Jürgen on our biggest issue: you do well to read the entire quote.
"The way we play, and it's ball-orientated defending, I think that's no secret. That means whoever has the ball on the pitch he should face one in an ideal world, two in a perfect world, three players... one has to challenge, win it or lose, but if you lose then the next one is there, picks the ball up and we go from there. So, I've explained it in a very simple way, but that's how it is.
If you don't win the ball there, if you put that much legs on that side where the ball is, and you don't win the ball, players can get out. Yes, then the pitch looks incredibly big and that was obviously the situation we had too often in the last game.

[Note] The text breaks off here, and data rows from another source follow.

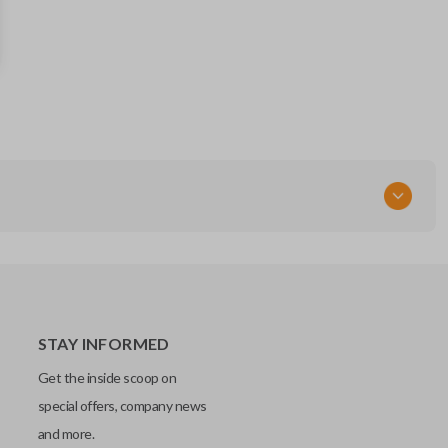
DWO4RAP
STAY INFORMED
Get the inside scoop on
special offers, company news
and more.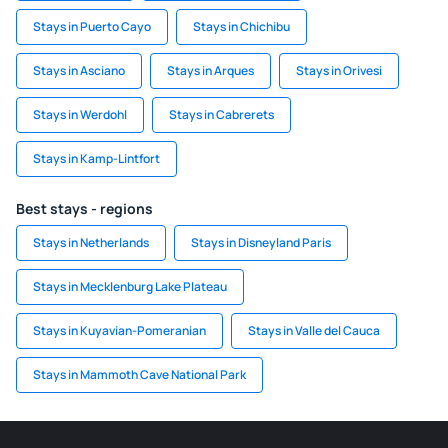
Stays in Puerto Cayo
Stays in Chichibu
Stays in Asciano
Stays in Arques
Stays in Orivesi
Stays in Werdohl
Stays in Cabrerets
Stays in Kamp-Lintfort
Best stays - regions
Stays in Netherlands
Stays in Disneyland Paris
Stays in Mecklenburg Lake Plateau
Stays in Kuyavian-Pomeranian
Stays in Valle del Cauca
Stays in Mammoth Cave National Park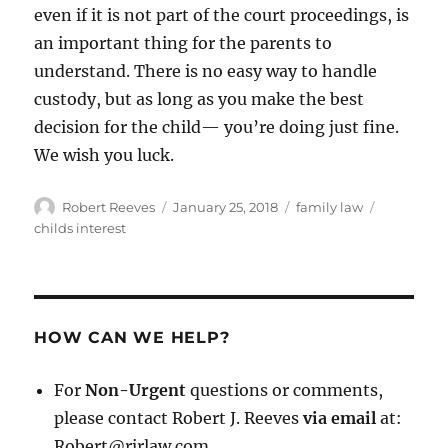
even if it is not part of the court proceedings, is
an important thing for the parents to
understand. There is no easy way to handle
custody, but as long as you make the best
decision for the child— you’re doing just fine.
We wish you luck.
Author
Posted
Categories
Tags
Robert Reeves
January 25, 2018
family law
on
childs interest
HOW CAN WE HELP?
For
Non-Urgent
questions or comments,
please contact Robert J. Reeves
via email
at:
Robert@rjrlaw.com.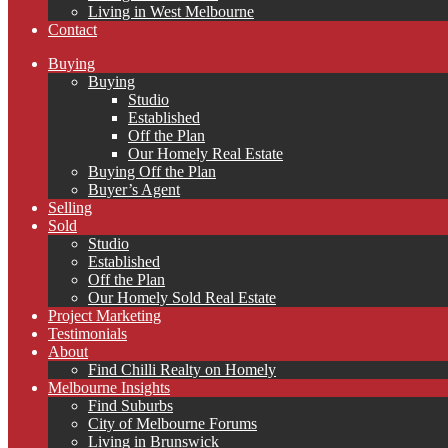
Living in West Melbourne
Contact
Buying
Buying
Studio
Established
Off the Plan
Our Homely Real Estate
Buying Off the Plan
Buyer’s Agent
Selling
Sold
Studio
Established
Off the Plan
Our Homely Sold Real Estate
Project Marketing
Testimonials
About
Find Chilli Realty on Homely
Melbourne Insights
Find Suburbs
City of Melbourne Forums
Living in Brunswick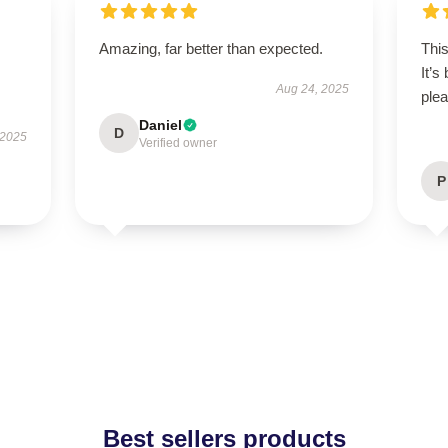
Amazing, far better than expected.
This
It’s
Aug 24, 2025
plea
Daniel
D
 2025
Verified owner
P
Best sellers products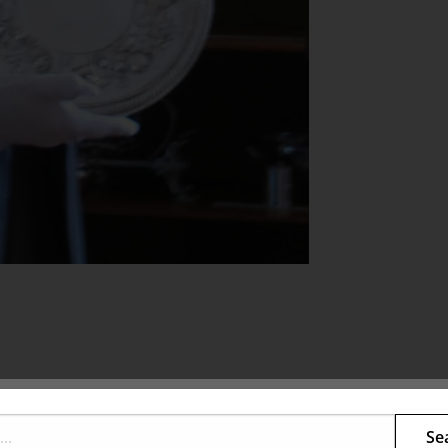
s family, and their homes, as well as some of the
Se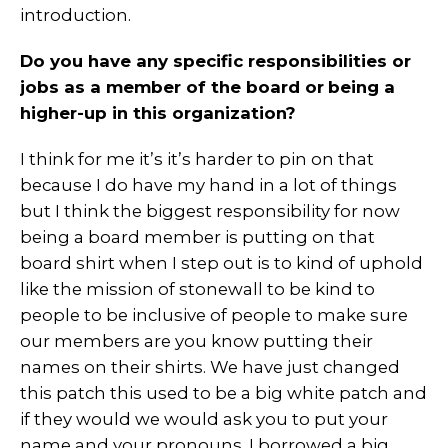
introduction.
Do you have any specific responsibilities or
jobs as a member of the board or
being a
higher-up in this organization?
I think for me it’s it’s harder to pin on that
because I do have my hand in a lot of things
but I think the biggest responsibility for now
being a board member is putting on that
board shirt when I step out is to kind of uphold
like the mission of stonewall to be kind to
people to be inclusive of people to make sure
our members are you know putting their
names on their shirts. We have just changed
this patch this used to be a big white patch and
if they would we would ask you to put your
name and your pronouns. I borrowed a big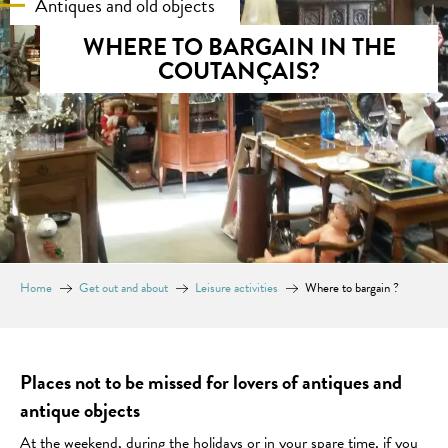
Antiques and old objects
WHERE TO BARGAIN IN THE
COUTANÇAIS?
Home
Get out and about
Leisure activities
Where to bargain ?
Places not to be missed for lovers of antiques and
antique objects
At the weekend, during the holidays or in your spare time, if you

We were there, everything was right, three players, and still the Wolves player could get out. So, in one-v-one situations we lost challenges too easy, or didn't tackle, I don't know exactly how to explain it but you know what I mean. You cannot win a football game without winning challenges, it's absolutely not possible, and we drew a football game with not winning a lot. That shows already if we would win more that would be very helpful, and that's what we have to do. My job is to help the boys to bring them in the right spaces where they will have the challenges. But I cannot win challenges for them, that's now not possible. I cannot do that. That's obviously what we're clearly talking about and it's something we have to do, and that will change a lot. Especially now against Brighton, it's really important.
But again, we will not change now the way we play just to knock them constantly down and get yellow or red cards. We never had that. We just want ask ourselves to make this last step into a challenge, block the ball or then the ball is out, fine, there's a throw-in or whatever. But then we are really there more present – that's the idea. If we can do that, against a team who is really playing football, who has ball-playing build-up from the goal-kick, in open play, in all these kind of things, super drilled, two sixes, two 10s, no real striker – there's a striker, of course, but it's not really that he's always in the last line – they're all everywhere and that's where we have to be really aware. There are ways to defend it – other teams did it as well, we found our way as well, we just have to execute it now. It's a basic thing to win challenges and that's why we were talking a little bit about it."